- Location: Koh Kong province, Pursat province and Kampong Speu province, Cambodia
- Coordinates: 11°56′14″N 103°29′07″E﻿ / ﻿11.937227°N 103.485260°E
- Area: 4,010.65 km^{2} (1,548.52 sq mi)
- Established: 1999
- Governing body: Ministry of Environment

= Central Cardamom Mountains National Park =

National park in Cambodia

The Central Cardamom Mountains National Park is a protected area in the central parts of Cambodia's Cardamom Mountains, covering 4013.13 km2. It was established in 1999 as a protected forest under management by the Forestry Administration, and in 2016 the Ministry of Environment assumed responsibility.

The Central Cardamom Mountains National Park spans three provinces and is flanked east and west by Phnom Aural Wildlife Sanctuary and Phnom Samkos Wildlife Sanctuary respectively.

== Ecology ==
Central Cardamom Mountains National Park lies within the Cardamom Mountains rainforest landscape in southwestern Cambodia.

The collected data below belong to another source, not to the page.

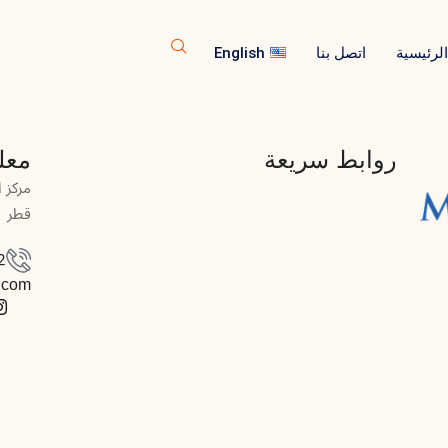
الرئيسية
اتصل بنا
English
روابط سريعة
معل
قطر
4+
.com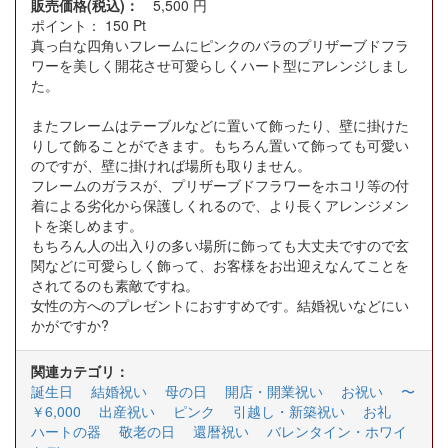
販売価格(税込)：
5,500
円
ポイント：
150
Pt
真っ白な四角いフレームにピンクのバラのプリザーブドフラ
ワーを美しく開花させ可愛らしくハート型にアレンジしまし
た。
またフレームはテーブルなどに置いて飾ったり、壁に掛けた
りして飾ることができます。もちろん置いて飾っても可愛い
のですが、壁に掛ければ場所も取りません。
フレームのガラスが、プリザーブドフラワーをホコリ等の付
着による劣化から保護しくれるので、より長くアレンジメン
トを楽しめます。
もちろん人の出入りの多い場所に飾っても大丈夫ですので玄
関などに可愛らしく飾って、お客様をお出迎えなんてことを
されてるのも素敵ですね。
女性の方へのプレゼントにおすすめです。結婚祝いなどにい
かがですか?
関連カテゴリ：
誕生日
結婚祝い
母の日
開店・開業祝い
お祝い
〜
￥6,000
出産祝い
ピンク
引越し・新築祝い
お礼
ハートの器
敬老の日
還暦祝い
バレンタイン・ホワイ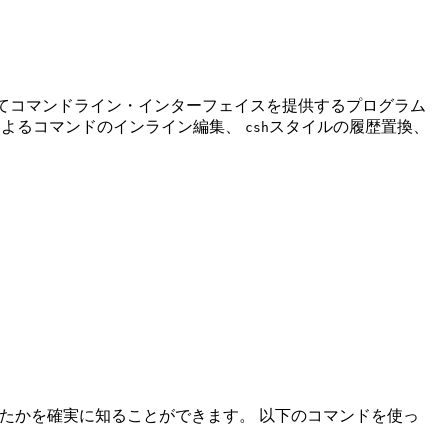
してコマンドライン・インターフェイスを提供するプログラム
によるコマンドのインライン編集、
スタイルの履歴置換、
csh
たかを確実に知ることができます。 以下のコマンドを使っ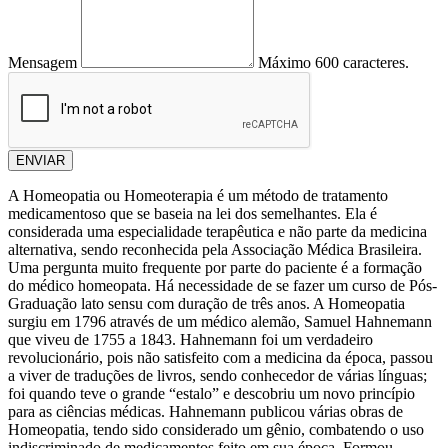
Mensagem
Máximo 600 caracteres.
ENVIAR
A Homeopatia ou Homeoterapia é um método de tratamento
medicamentoso que se baseia na lei dos semelhantes. Ela é
considerada uma especialidade terapêutica e não parte da medicina
alternativa, sendo reconhecida pela Associação Médica Brasileira.
Uma pergunta muito frequente por parte do paciente é a formação
do médico homeopata. Há necessidade de se fazer um curso de Pós-
Graduação lato sensu com duração de três anos. A Homeopatia
surgiu em 1796 através de um médico alemão, Samuel Hahnemann
que viveu de 1755 a 1843. Hahnemann foi um verdadeiro
revolucionário, pois não satisfeito com a medicina da época, passou
a viver de traduções de livros, sendo conhecedor de várias línguas;
foi quando teve o grande “estalo” e descobriu um novo princípio
para as ciências médicas. Hahnemann publicou várias obras de
Homeopatia, tendo sido considerado um gênio, combatendo o uso
indiscriminado de medicamentos feito em sua época. Formou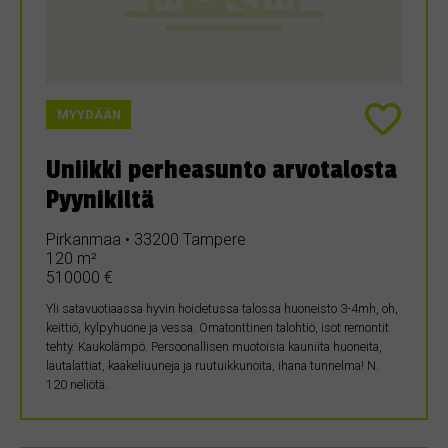
MYYDÄÄN
Uniikki perheasunto arvotalosta
Pyynikiltä
Pirkanmaa • 33200 Tampere
120 m²
510000 €
Yli satavuotiaassa hyvin hoidetussa talossa huoneisto 3-4mh, oh,
keittiö, kylpyhuone ja vessa. Omatonttinen talohtiö, isot remontit
tehty. Kaukolämpö. Persoonallisen muotoisia kauniita huoneita,
lautalattiat, kaakeliuuneja ja ruutuikkunoita, ihana tunnelma! N.
120 neliötä.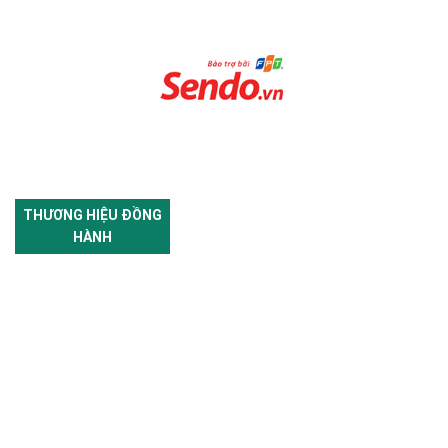
THƯƠNG HIỆU ĐỒNG
HÀNH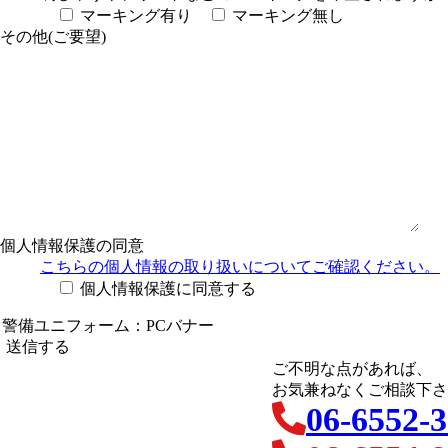
マーキング有り
マーキング無し
その他(ご要望)
個人情報保護の同意
こちらの個人情報の取り扱い
についてご確認ください。
個人情報保護に同意する
ご不明な点があれば、
お気兼ねなくご相談下さ
06-6552-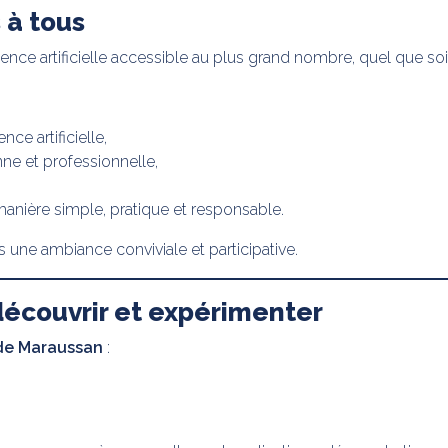
 à tous
gence artificielle accessible au plus grand nombre, quel que soi
ce artificielle,
nne et professionnelle,
manière simple, pratique et responsable.
s une ambiance conviviale et participative.
découvrir et expérimenter
de Maraussan
: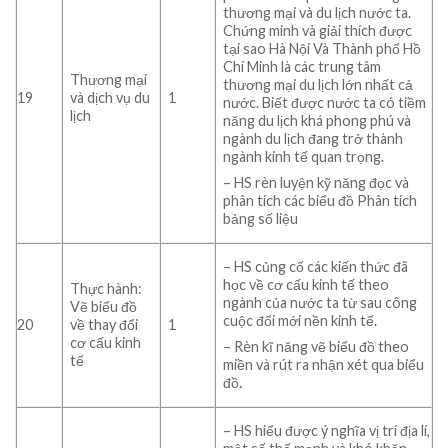
thương mại và du lịch nước ta.
Chứng minh và giải thích được
tại sao Hà Nội Và Thành phố Hồ
Chí Minh là các trung tâm
Thương mại
thương mại du lịch lớn nhất cả
19
và dịch vụ du
1
nước. Biết
được nước ta có tiềm
lịch
năng du lịch khá phong phú và
ngành du lịch đang trở thành
ngành kinh tế quan trọng.
– HS rèn luyện kỹ năng đọc và
phân tích các biểu đồ Phân tích
bảng số liệu
– HS củng cố các kiến thức đã
học về cơ cấu kinh tế theo
Thực hành:
ngành của nước ta từ sau công
Vẽ biểu đồ
cuộc đổi mới nền kinh tế.
20
về thay đổi
1
cơ cấu kinh
– Rèn kĩ năng vẽ biểu đồ theo
tế
miền và rút ra nhận xét qua biểu
đồ
.
– HS hiểu được ý nghĩa vị trí địa lí,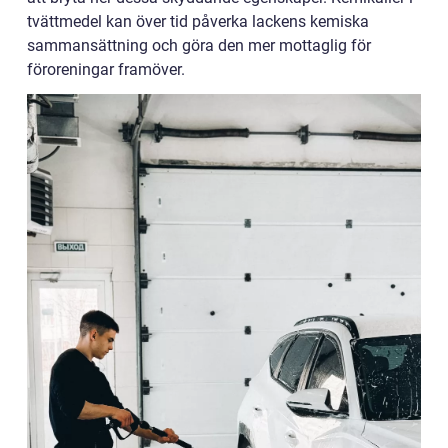
tvättmedel kan över tid påverka lackens kemiska
sammansättning och göra den mer mottaglig för
föroreningar framöver.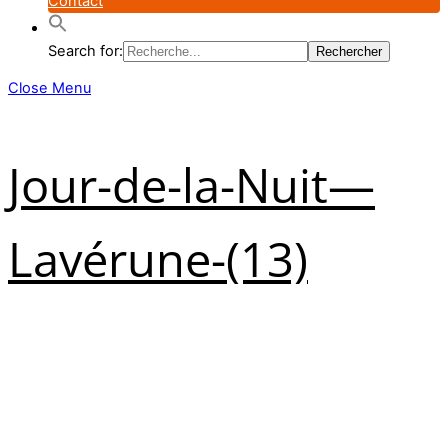
Contact
Search for:
Close Menu
Jour-de-la-Nuit—
Lavérune-(13)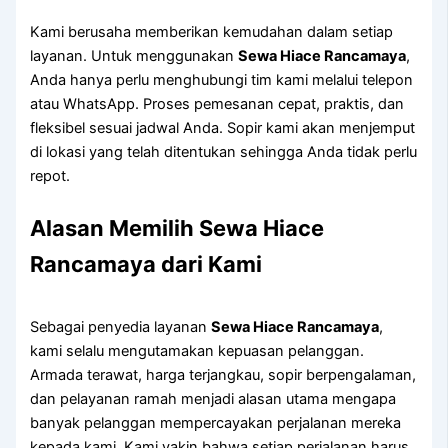
Kami berusaha memberikan kemudahan dalam setiap
layanan. Untuk menggunakan
Sewa Hiace Rancamaya
,
Anda hanya perlu menghubungi tim kami melalui telepon
atau WhatsApp. Proses pemesanan cepat, praktis, dan
fleksibel sesuai jadwal Anda. Sopir kami akan menjemput
di lokasi yang telah ditentukan sehingga Anda tidak perlu
repot.
Alasan Memilih Sewa Hiace
Rancamaya dari Kami
Sebagai penyedia layanan
Sewa Hiace Rancamaya
,
kami selalu mengutamakan kepuasan pelanggan.
Armada terawat, harga terjangkau, sopir berpengalaman,
dan pelayanan ramah menjadi alasan utama mengapa
banyak pelanggan mempercayakan perjalanan mereka
kepada kami. Kami yakin bahwa setiap perjalanan harus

The park spans an elevation range of about 20 to 1540 m and is dominated by evergreen and semi-evergreen forest.

Habitats described from the park include dense monsoon forest, melaleuca wetlands and coastal habitats such as mangroves and estuaries. The park also contains a network of rivers draining toward the Gulf of Thailand.

Between 2000 and 2015, forest loss in Central Cardamom Mountains National Park was estimated at 1.2% in a landscape-level assessment, and no economic land concessions were listed within the park in that compilation.

The park has been described as providing habitat for more than 400 vertebrate species, 70 fish species and more than 200 plant species, including species endemic to the region. Species recorded from the park include the Asian elephant, Asiatic black bear, clouded leopard and pileated gibbon.

Across the wider Cardamom Rainforest Landscape, systematic camera trap surveys from 2012 to 2016 recorded at least 30 species of medium to large ground-dwelling mammals. Frequently detected species in that compilation included the sun bear, clouded leopard and dhole, and domestic dogs were detected across surveyed areas.

Camera-trap data collected in 2016 have been used to estimate leopard cat density and occupancy across different forest types in Central Cardamom Mountains National Park using spatial capture–recapture and occupancy modelling.

== Climate ==

Koh Kong province, which includes part of the park, has a tropical monsoon climate with distinct rainy and dry seasons. The rainy season normally runs from April to October, with precipitation highest from June to September. In Koh Kong, monthly maximum temperatures are about 30–34 °C and monthly minimum temperatures about 22–25 °C. Annual rainfall recorded at Koh Kong averaged about 3,633 mm over 2000–2005.

== History ==
The project area was a former Khmer Rouge stronghold with settlements of Indigenous people and former Khmer Rouge families. Wildlife sanctuary designations were little known locally during the early 2000s, and traditional use of forest resources was common; the area was also large and difficult to monitor.

The park area has been treated as part of the Cardamom Mountains protected area complex, which includes the Central Cardamoms Protected Forest and the Phnom Aural Wildlife Sanctuary and Phnom Samkos wildlife sanctuaries. Conservation initiatives in the early 2000s included a Central Cardamom Protected Forest project implemented by the Forestry Administration under the Ministry of Agriculture, Forestry and Fisheries with support from Conservation International (2001–2004), alongside a separate wildlife sanctuaries project implemented by the Ministry of Environment with support from Fauna & Flora International (2003–2007). The two sub-projects operated under different jurisdictions and start dates, and the wildlife sanctuaries work included management planning, operational capacity building, community engagement, awareness-raising and development of long-term financing mechanisms.

==Tourism==
Tourism planning in the central Cardamoms has included proposals for small-scale ecotourism and user fees. Proposed activities have included a walking trail on Phnom Aural and birdwatching in Phnom Samkos Wildlife Sanctuary, with a gradual approach to visitation beginning with low-impact visits by students and researchers.

A national program supported by the United Nations Development Programme has aimed to promote ecotourism opportunities and conservation in the Cardamom Mountains–Tonlé Sap landscape.

==Human impacts==
Logging, road building and settlement expanded in the Cardamom Mountains in the 1990s alongside agricultural concessions, and commercial hunting and wildlife trade increased in the post-conflict period.

Ranger patrols in the park in 2022 documented illegal land encroachment and illegal logging and confiscated and destroyed traps and snares and other equipment used in illegal activities.